Upacara ini memiliki rangkaian prosesi yang penuh makna, mulai dari pembukaan, pelaksanaan inti, hingga penutupan. Setiap tahapan memiliki simbol dan filosofi yang dalam bagi masyarakat setempat. Berikut penjelasan selengkapnya:
1. Persiapan
Sebelum upacara dimulai, seluruh peserta dan warga Desa Sesetan melakukan persiapan untuk memastikan kelancaran jalannya tradisi Omed-Omedan. Prosesi ini diawali dengan persembahyangan bersama yang dipimpin oleh jero pemangku pura, di mana peserta memohon restu dan keselamatan kepada Sang Hyang Widhi.
Selain itu, pada proses ini juga disiapkan sesajen banten pejati sebagai simbol rasa syukur dan Tari Barong Bangkung (Barong Babi) untuk mengenang kejadian mistis yang pernah terjadi di desa ini. Adapun persiapan dilakukan untuk membersihkan diri secara spiritual sebelum memasuki prosesi utama.
2. Upacara Inti
Pada tahap ini, peserta dibagi menjadi dua kelompok yaitu teruna (pria) dan teruni (wanita) yang berhadapan di jalan utama desa. Dengan aba-aba dari sesepuh, kedua kelompok mulai saling tarik-menarik, berpelukan, dan berciuman yang merupakan bagian dari tradisi ini.
Agar suasana semakin meriah, pecalang atau petugas keamanan desa biasanya juga akan menyiramkan air suci ke peserta sebagai tanda penghentian setiap sesi. Selain sebagai hiburan, ritual ini dipercaya memiliki makna spiritual sebagai bentuk tolak bala agar desa terhindar dari kesialan atau musibah.
Selain itu, prosesi ini akan terus berlanjut hingga seluruh peserta mendapatkan giliran atau hingga batas waktu yang ditentukan, biasanya pukul 17.00 WITA. Setiap sesi diakhiri dengan penyiraman air, yang melambangkan penyucian dan pembersihan diri dari segala energi negatif.
3. Penutupan
Setelah prosesi utama selesai, kelihan banjar memberikan ucapan terima kasih kepada peserta dan masyarakat yang hadir.

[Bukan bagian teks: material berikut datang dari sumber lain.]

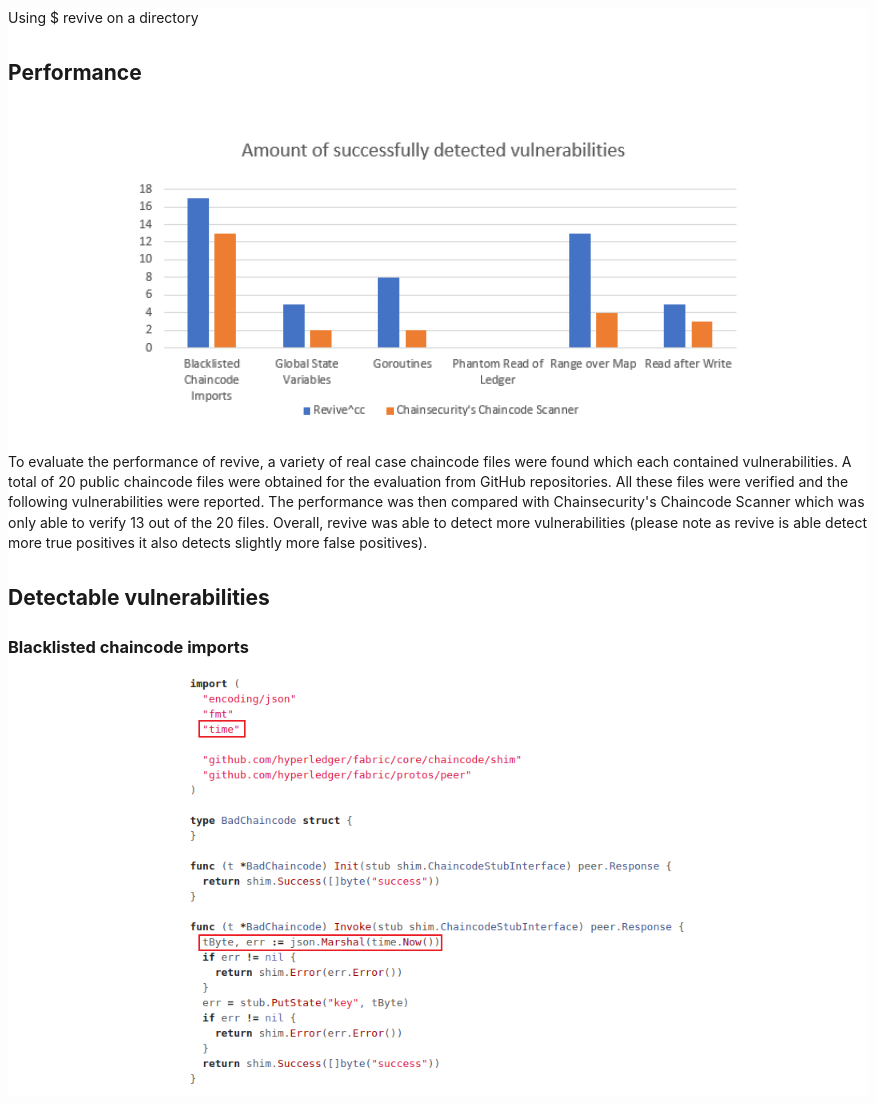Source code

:   Using $ revive on a directory
</p>

## Performance
<p align="center">
  <img src="./assets/performance.PNG" alt="" width="600">
</p>
To evaluate the performance of revive, a variety of real case chaincode files were found which each contained vulnerabilities. A total of 20 public chaincode files were obtained for the evaluation from GitHub repositories. All these files were verified and the following vulnerabilities were reported. The performance was then compared with Chainsecurity's Chaincode Scanner which was only able to verify 13 out of the 20 files. Overall, revive was able to detect more vulnerabilities (please note as revive is able detect more true positives it also detects slightly more false positives).

## Detectable vulnerabilities

### Blacklisted chaincode imports
<p align="center">
  <img src="./assets/blacklistedimports.png" alt="" width="500">
  <br>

Tidak hanya itu, panitia juga menyampaikan permohonan maaf jika ada kekeliruan selama acara berlangsung.
Sebagai bentuk kebersamaan, warga kemudian makan bersama di Banjar Kaja Desa Pakraman Sesetan. Selain menjadi ajang silaturahmi, sesi ini juga dimanfaatkan untuk evaluasi dan diskusi agar pelaksanaan tradisi Omed-omedan di tahun berikutnya bisa lebih baik.
Baca juga: Ide Souvenir Pernikahan Bali, Berkesan dan Bermanfaat!
Penutup
Itulah informasi seputar tradisi Omed-Omedan yang menjadi salah satu warisan budaya unik dari Bali. Tradisi ini bukan sekadar ritual tahunan, tetapi juga simbol kebersamaan, persaudaraan, dan semangat gotong royong yang tetap lestari hingga sekarang.
Selain menikmati keunikan budaya Bali, jangan lupa juga untuk membawa pulang oleh-oleh khas Bali seperti pie susu, kopi Kintamani, atau jajanan tradisional Bali lainnya sebagai kenang-kenangan. Dengan begitu, Anda bisa membawa sedikit cita rasa Bali ke rumah!